The similarities include that, as Guillermo Calvo and Enrique Mendoza argued about the 1994-95 Mexican crisis, the punishment appears to be much greater than the crime. True, the international banks that invested in structured investment vehicles and other novel but opaque assets lacked, perhaps, a clear understanding of the resulting exposure, and ended up taking excessive risk. But yesterday’s massive sell offs wiped out an amount of world wealth that probably exceeds the value of the banks’ suspect investments by an order of magnitude.
Yesterday’s events also showed that, just like a decade ago, when panic starts driving the markets, investors rush for liquidity. And if liquidity is insufficient, asset prices collapse, which fuels more panic, and makes prices spiral down.
Stopping the panic requires a lender of last resort to step in and reassure the markets, not to bail out excessive risk taking, but to prevent a fire sale unwarranted by fundamentals. That was, I believe, the most important policy conclusion from the 1990s crisis period.
But, given that lesson, it was disheartening to see that central banks in Europe, Asia, and Latin America did not only fail to stop the run: there is little indication that they even tried. Why?
In the 1990s, central banks in crisis countries were committed to pegging exchange rates. Fighting financial panics required using up a stock of foreign exchange reserves that had been built primarily to defend the exchange rate. But then speculators could successfully attack the peg. (This is, in a nutshell, the conflict that Andres Velasco and I discussed and formalized in several papers, and that has become the basis for our current understanding of the links between banking crises and currency peg collapses.)
Today’s situation is very different, and makes it easier for central banks to act as lenders of last resort. There has been a general move towards flexible exchange rates, and many countries have accumulated massive war chests of international currency. From this perspective, the fact that European, Asian, and Latin American central banks have refrained from providing enough liquidity to forestall financial panic is rather puzzling.
Perhaps the explanation for the puzzle is that many of those central banks have adopted an inflation target and are worried that a liquidity injection will compromise it. This seems to be clearly the case in Europe, but I guess that the same is true of Brazil, Peru, and other countries in Latin America and Asia.

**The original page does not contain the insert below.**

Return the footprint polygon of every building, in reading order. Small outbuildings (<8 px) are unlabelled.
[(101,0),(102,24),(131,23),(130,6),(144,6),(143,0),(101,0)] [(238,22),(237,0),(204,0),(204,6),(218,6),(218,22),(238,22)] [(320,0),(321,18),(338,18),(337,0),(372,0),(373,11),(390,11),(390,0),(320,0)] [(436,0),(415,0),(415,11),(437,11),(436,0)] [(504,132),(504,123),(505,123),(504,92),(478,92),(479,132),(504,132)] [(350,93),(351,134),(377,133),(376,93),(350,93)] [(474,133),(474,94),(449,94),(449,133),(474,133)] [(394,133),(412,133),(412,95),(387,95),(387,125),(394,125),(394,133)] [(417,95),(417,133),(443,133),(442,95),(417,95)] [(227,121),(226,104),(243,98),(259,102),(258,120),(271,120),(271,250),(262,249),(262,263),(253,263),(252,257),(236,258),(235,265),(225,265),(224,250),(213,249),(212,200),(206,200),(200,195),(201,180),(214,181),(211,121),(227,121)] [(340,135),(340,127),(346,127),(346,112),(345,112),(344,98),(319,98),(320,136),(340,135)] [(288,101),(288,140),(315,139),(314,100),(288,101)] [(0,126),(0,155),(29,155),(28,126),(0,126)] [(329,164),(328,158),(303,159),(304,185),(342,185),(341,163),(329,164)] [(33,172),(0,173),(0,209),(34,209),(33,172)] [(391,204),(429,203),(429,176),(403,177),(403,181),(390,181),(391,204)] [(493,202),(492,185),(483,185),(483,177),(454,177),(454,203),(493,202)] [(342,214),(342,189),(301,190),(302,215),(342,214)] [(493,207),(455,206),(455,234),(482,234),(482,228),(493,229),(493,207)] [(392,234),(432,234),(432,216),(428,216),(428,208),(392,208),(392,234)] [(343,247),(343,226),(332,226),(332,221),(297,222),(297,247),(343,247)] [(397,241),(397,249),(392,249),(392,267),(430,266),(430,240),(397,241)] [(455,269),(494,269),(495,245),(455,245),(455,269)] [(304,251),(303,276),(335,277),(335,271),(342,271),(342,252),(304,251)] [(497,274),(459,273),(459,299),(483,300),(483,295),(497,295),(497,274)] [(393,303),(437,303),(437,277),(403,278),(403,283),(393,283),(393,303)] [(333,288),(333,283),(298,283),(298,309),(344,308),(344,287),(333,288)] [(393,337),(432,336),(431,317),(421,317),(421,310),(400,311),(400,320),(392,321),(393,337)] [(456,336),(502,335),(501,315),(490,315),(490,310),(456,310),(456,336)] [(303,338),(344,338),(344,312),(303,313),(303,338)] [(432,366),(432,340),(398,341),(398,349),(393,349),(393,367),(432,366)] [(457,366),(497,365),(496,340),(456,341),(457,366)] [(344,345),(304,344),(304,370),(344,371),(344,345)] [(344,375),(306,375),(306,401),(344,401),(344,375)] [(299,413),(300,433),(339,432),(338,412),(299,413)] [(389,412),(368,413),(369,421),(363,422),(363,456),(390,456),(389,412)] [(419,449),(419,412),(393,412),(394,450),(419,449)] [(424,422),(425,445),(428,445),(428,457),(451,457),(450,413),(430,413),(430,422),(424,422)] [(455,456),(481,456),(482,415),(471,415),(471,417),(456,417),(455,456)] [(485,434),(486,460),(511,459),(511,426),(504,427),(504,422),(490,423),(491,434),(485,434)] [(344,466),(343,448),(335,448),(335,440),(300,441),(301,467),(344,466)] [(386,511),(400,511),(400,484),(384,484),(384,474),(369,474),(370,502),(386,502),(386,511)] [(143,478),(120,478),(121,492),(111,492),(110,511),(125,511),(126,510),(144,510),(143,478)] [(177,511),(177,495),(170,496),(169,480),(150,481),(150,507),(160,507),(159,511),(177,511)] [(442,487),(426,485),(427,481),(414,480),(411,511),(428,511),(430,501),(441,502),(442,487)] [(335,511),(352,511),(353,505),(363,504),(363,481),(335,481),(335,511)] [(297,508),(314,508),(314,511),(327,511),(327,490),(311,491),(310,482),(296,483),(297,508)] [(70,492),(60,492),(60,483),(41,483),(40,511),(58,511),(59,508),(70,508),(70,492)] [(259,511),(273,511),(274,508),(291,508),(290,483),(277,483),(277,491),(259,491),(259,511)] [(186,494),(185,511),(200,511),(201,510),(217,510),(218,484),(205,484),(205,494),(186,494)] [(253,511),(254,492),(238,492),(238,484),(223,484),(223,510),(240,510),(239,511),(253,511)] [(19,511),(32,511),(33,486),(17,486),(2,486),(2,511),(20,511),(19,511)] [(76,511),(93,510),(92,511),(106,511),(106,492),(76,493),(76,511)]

Concerns about inflation targets as the financial system is melting down are, however, misplaced. The time frame of financial crises is much faster than the time frame for inflation. In a liquidity crisis, the first order of business is to prevent a panic, which can have huge costs not only for the financial system but for the whole economy. Once that is done, there will be plenty of time to try to bring inflation back to target.
Fortunately, Ben Bernanke and the Federal Reserve must have agreed with the view that liquidity was the immediate problem, and acted forcefully this morning to signal that liquidity will be provided as needed. The 75 basis point cut is unlikely to have significantly changed the probability of a recession. But it may have saved us from a Depression.